> [Work instruction]:
Go through the records, and copy each line in which the string "antidérapant" is present.

> [Extracted material]:

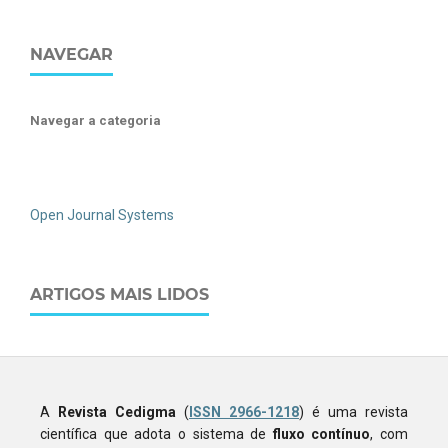
NAVEGAR
Navegar a categoria
Open Journal Systems
ARTIGOS MAIS LIDOS
A
Revista Cedigma
(
ISSN 2966-1218
) é uma revista
científica que adota o sistema de
fluxo contínuo
, com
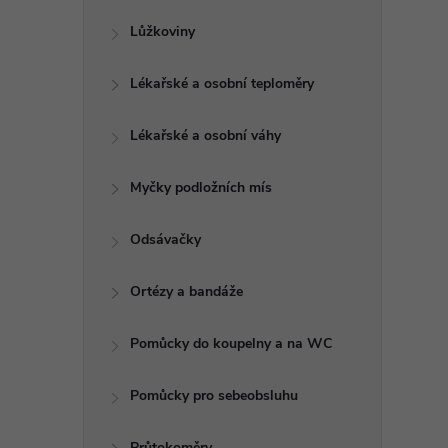
Lůžkoviny
l
Lékařské a osobní teploměry
Lékařské a osobní váhy
Myčky podložních mís
Odsávačky
í
Ortézy a bandáže
r
Pomůcky do koupelny a na WC
Pomůcky pro sebeobsluhu
Průtokoměry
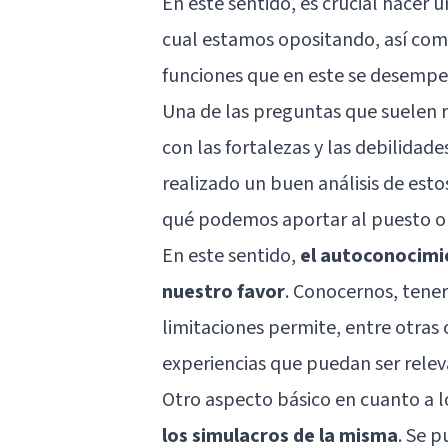
En este sentido, es crucial hacer u
cual estamos opositando, así como
funciones que en este se desemp
Una de las preguntas que suelen re
con las fortalezas y las debilidad
realizado un buen análisis de es
qué podemos aportar al puesto o q
En este sentido,
el autoconocimi
nuestro favor
. Conocernos, tener
limitaciones permite, entre otras
experiencias que puedan ser releva
Otro aspecto básico en cuanto a l
los simulacros de la misma
. Se 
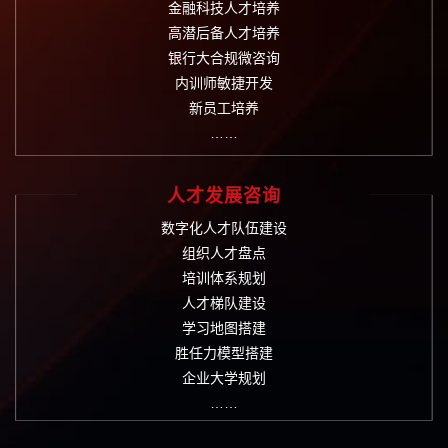
金融科技人才培养
高潜后备人才培养
银行大合规微咨询
内训师敏捷开发
新员工培养
……
人才发展咨询
数字化人才队伍建设
组织人才盘点
培训体系规划
人才梯队建设
学习地图搭建
胜任力模型搭建
企业大学规划
……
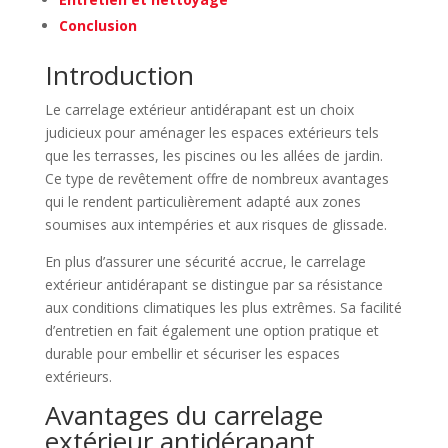
Conclusion
Introduction
Le carrelage extérieur antidérapant est un choix
judicieux pour aménager les espaces extérieurs tels
que les terrasses, les piscines ou les allées de jardin.
Ce type de revêtement offre de nombreux avantages
qui le rendent particulièrement adapté aux zones
soumises aux intempéries et aux risques de glissade.
En plus d’assurer une sécurité accrue, le carrelage
extérieur antidérapant se distingue par sa résistance
aux conditions climatiques les plus extrêmes. Sa facilité
d’entretien en fait également une option pratique et
durable pour embellir et sécuriser les espaces
extérieurs.
Avantages du carrelage
extérieur antidérapant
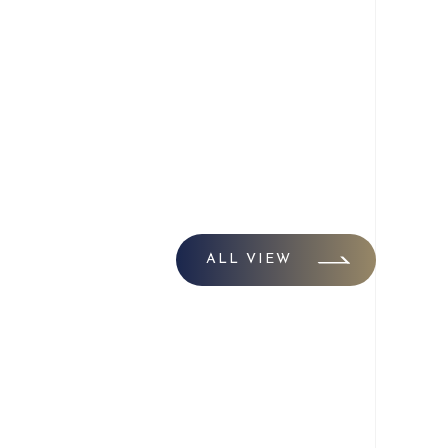
ALL VIEW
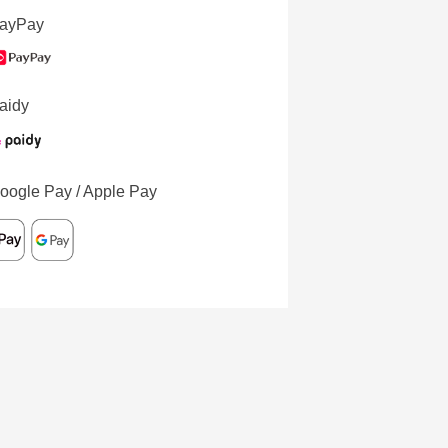
ayPay
aidy
oogle Pay / Apple Pay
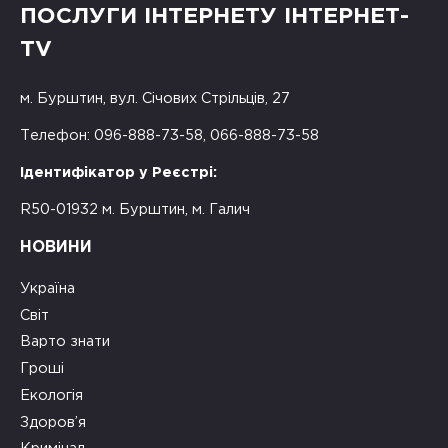
ПОСЛУГИ ІНТЕРНЕТУ ІНТЕРНЕТ-
TV
м. Бурштин, вул. Січових Стрільців, 27
Телефон: 096-888-73-58, 066-888-73-58
Ідентифікатор у Реєстрі:
R50-01932 м. Бурштин, м. Галич
НОВИНИ
Україна
Світ
Варто знати
Гроші
Екологія
Здоров’я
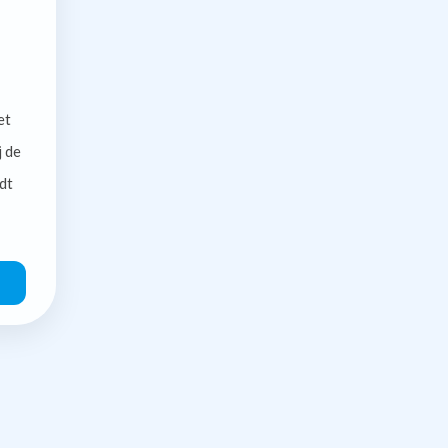
et
j de
dt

> [Your response]:
Le carrelage extérieur antidérapant est un choix
extérieur antidérapant se distingue par sa résistance
extérieur antidérapant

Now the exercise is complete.